And with councils putting the squeeze on care home fees within the private and independent sector in the wake of tightening budgets, fears are growing that other care home providers could struggle.

Mr Howitt warned frail residents could be made homeless and has written to health secretary Andrew Lansley demanding to know what will happen if the landlords do not accept a rent reduction and start to take back their homes, evicting residents.

'Money was found to bail out the bankers so why can't the government rescue a company that provides care to vulnerable older people,' he said. 'Government cuts have contributed to the financial meltdown of Southern Cross, so now I want to hear what they are going to do to pick up the pieces?

'The government talks about the Big Society but I want to live in a caring and compassionate society – not one that leaves the vulnerable high and dry.

'We are not talking about numbers on a balance sheet, but about mums, dads and grandparents whose long-term care should be a priority.
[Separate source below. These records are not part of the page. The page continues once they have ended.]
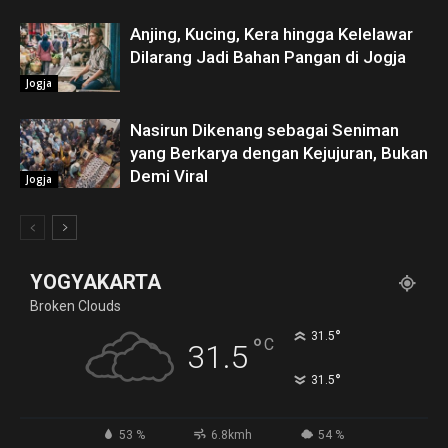
Anjing, Kucing, Kera hingga Kelelawar
Dilarang Jadi Bahan Pangan di Jogja
Jogja
Nasirun Dikenang sebagai Seniman
yang Berkarya dengan Kejujuran, Bukan
Demi Viral
Jogja
YOGYAKARTA
Broken Clouds
°
31.5
°
C
31.5
°
31.5
53 %
6.8kmh
54 %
It would be a terrible upheaval for residents to be forced to move from the place they call home.'

Hilary Macdonald, chief executive of Age UK Norfolk, said: 'The situation at Southern Care Homes is indicative of the depth of the crisis in social care and its consequent human cost.'

Harold Bodmer, director of community services at Norfolk County Council, said: 'We have been monitoring the situation closely for some months now and want to reassure residents from Norfolk in Southern Cross care homes and their families that there is currently no indication that the company will not be able to continue to provide the high quality of care we expect from them.

'We will continue to keep in close contact with Southern Cross regarding the services they provide for people from Norfolk and also have plans in place so we can react quickly, should the situation change, to ensure that the care needs of everyone affected would continue to be met.'

The union representing thousands of staff at care homes giant Southern Cross is calling on the government to step in to end 'uncertainty' over the future as the company continues to try to resolve its financial difficulties.

The GMB union, which has around 12,000 members working in the care homes, urged politicians across the UK to act to secure the future of staff and residents.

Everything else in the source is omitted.